The Amalfi Coast, a 43-mile stretch just around the bend from Naples, is on many traveler "to-do" lists. Despite overcrowding at the peak of summer, visitors come for the promise of relaxation, fine dining, plush inns, and vistas made famous by Hollywood. Escaping the crowds and finding your piece of paradise isn't impossible---it just takes a little bit of planning.
When to Go
The Amalfi Coast is not at its best in summer, when coastal towns swell with vacationers and the heat is often sweltering. Optimum times are May-June and September-October. Visiting in winter is an appealing option---the temperature remains comfortable, rain is relatively rare, and hotel rates are at their lowest. However, be aware that some hotels and restaurants will not be open---always call ahead or check hotel web sites (if available).
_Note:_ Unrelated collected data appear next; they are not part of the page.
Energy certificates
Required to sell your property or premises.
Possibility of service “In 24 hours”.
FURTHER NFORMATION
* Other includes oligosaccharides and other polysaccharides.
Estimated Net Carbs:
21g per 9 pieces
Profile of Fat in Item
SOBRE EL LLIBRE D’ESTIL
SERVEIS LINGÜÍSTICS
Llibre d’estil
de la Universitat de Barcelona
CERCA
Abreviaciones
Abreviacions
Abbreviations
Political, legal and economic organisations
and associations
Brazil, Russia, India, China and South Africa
Planes, trains, and automobiles, ferries, hydrofoils, and buses. On the Amalfi Coast the options are endless.
Choosing a Base
First-time visitors to the Amalfi Coast are often unsure where to stay. The perfect spot for your trip depends largely on your priorities and budget.
Positano is popular for its central location, its restaurants and jaw-dropping beauty. Despite these charms, some might find the peak season crowds, prices, and stairs overwhelming. Honeymooning? Grab a top-floor suite at Le Sirenuse. The Villa Rosa is one of Positano's best values.
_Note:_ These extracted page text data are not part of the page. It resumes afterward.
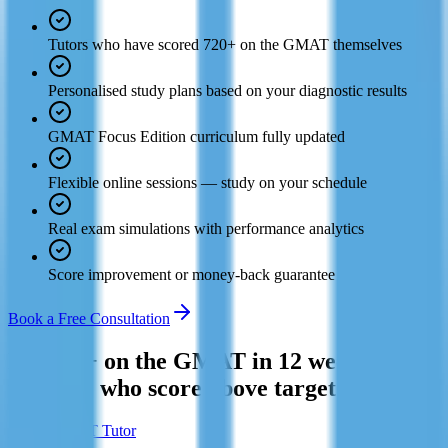
Tutors who have scored 720+ on the GMAT themselves
Personalised study plans based on your diagnostic results
GMAT Focus Edition curriculum fully updated
Flexible online sessions — study on your schedule
Real exam simulations with performance analytics
Score improvement or money-back guarantee
Book a Free Consultation
Hit 700+ on the GMAT in 12 weeks. Join
the 94% who score above target.
Find a GMAT Tutor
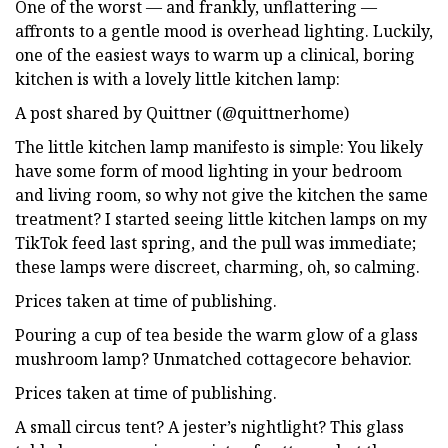
One of the worst — and frankly, unflattering —
affronts to a gentle mood is overhead lighting. Luckily,
one of the easiest ways to warm up a clinical, boring
kitchen is with a lovely little kitchen lamp:
A post shared by Quittner (@quittnerhome)
The little kitchen lamp manifesto is simple: You likely
have some form of mood lighting in your bedroom
and living room, so why not give the kitchen the same
treatment? I started seeing little kitchen lamps on my
TikTok feed last spring, and the pull was immediate;
these lamps were discreet, charming, oh, so calming.
Prices taken at time of publishing.
Pouring a cup of tea beside the warm glow of a glass
mushroom lamp? Unmatched cottagecore behavior.
Prices taken at time of publishing.
A small circus tent? A jester’s nightlight? This glass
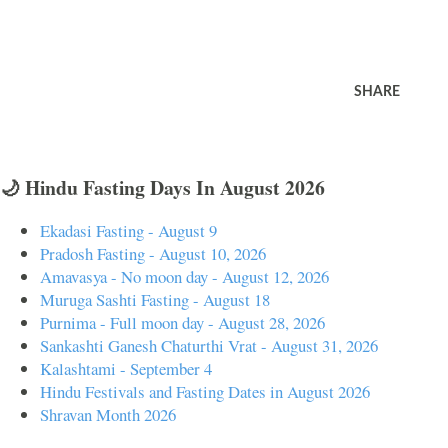
SHARE
🌙 Hindu Fasting Days In August 2026
Ekadasi Fasting - August 9
Pradosh Fasting - August 10, 2026
Amavasya - No moon day - August 12, 2026
Muruga Sashti Fasting - August 18
Purnima - Full moon day - August 28, 2026
Sankashti Ganesh Chaturthi Vrat - August 31, 2026
Kalashtami - September 4
Hindu Festivals and Fasting Dates in August 2026
Shravan Month 2026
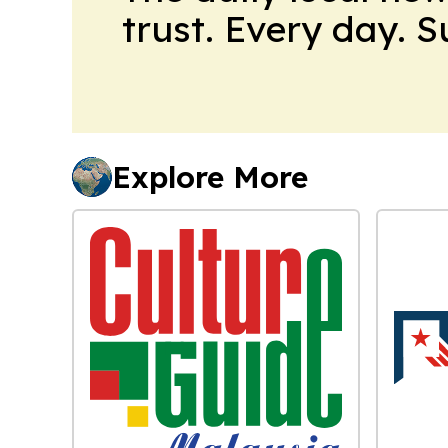
trust. Every day. 
Explore More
Ravello is an enchanting village perched on a ridge high above Amalfi and the neighboring town of Atrani. Ravello is relatively out of the way and the bulk of its visitors come during the day, leaving the nights gloriously quiet. There are several hikes in the area---even down to Amalfi. For pampering, the Palazzo Sasso is hard to beat. For tranquility, the inexpensive La Fenice is just right.
Sorrento is convenient for visitors pairing the Amalfi Coasts with a stay in Naples, situated just across the way. It also marks the start of the 43-mile infamously winding coastal road that runs to Salerno. There are several attractively priced inns in Sorrento for those trying to save; we recommend Relais Palazzo Starace. Splurging? Dip into the pool at Excelsior Vittoria.
Amalfi is the Amalfi Coast's largest city, but it's still small enough to feel intimate. It is a convenient base for excursions to Capri and the Grotta dello Smeraldo. Amalfi is romantically situated at the mouth of a deep gorge and its Duomo is impressive. There are two romantic village annexes at the luxurious Santa Caterina. Perhaps the best bargain in Italy can be found at the Albergo Sant'Andrea.
Planning Your Days
A trip to the Amalfi Coast can be as busy or relaxed as you wish it to be. More ambitious day trips to Pompeii and Capri are doable---just be sure to leave plenty of space in your itinerary for sipping limoncello and staring at the water. Below are a few excursion options sprinkled with restaurant recommendations.
Spend the day in Capri, being sure to escape the crowds by heading to Anacapri, the island's "second city," about 3 km from Capri Town. Ride a 12-minute chairlift ride to the highest point on Capri, Monte Solaro. Tour one of the island's swankiest residences, the Villa San Michele. Enjoy an early dinner at Da Tonino.
From shopping to sights, there is much to keep you busy in Positano. For a relaxing afternoon, take a small boat to the Spaggia di Lauriot, a small cove perfect for swimming. Da Adolfo, a restaurant just above the beach, should satisfy any midday cravings. At the dinner hour, head up to Montepertuso, a hamlet high over Positano, for fine dining at either Donna Rosa or Il Ritrovo.
From the Amalfi Coast, Pompeii is an easy day trip---especially if you're based in Sorrento. From there, a Circumvesuviana train makes the 30-minute ride to the Pompeii-Scavi stop, a stone's throw away from the ruins' entrance. Expect to spend four to five hours at the site. On your return to Sorrento, recover from the day's excursion with a mellow meal at Trattoria da Emilia.
Concert enthusiasts will want to make Ravello a top priority. The small town is famous for its classical music festival, Festival Musicale di Ravello. The concerts, many of which are held in the gardens of the Villa Rufolo, have become so popular that the festival season stretches well beyond the summer. Fill up at Cumpà Cosimo after browsing several of the many ceramic shops.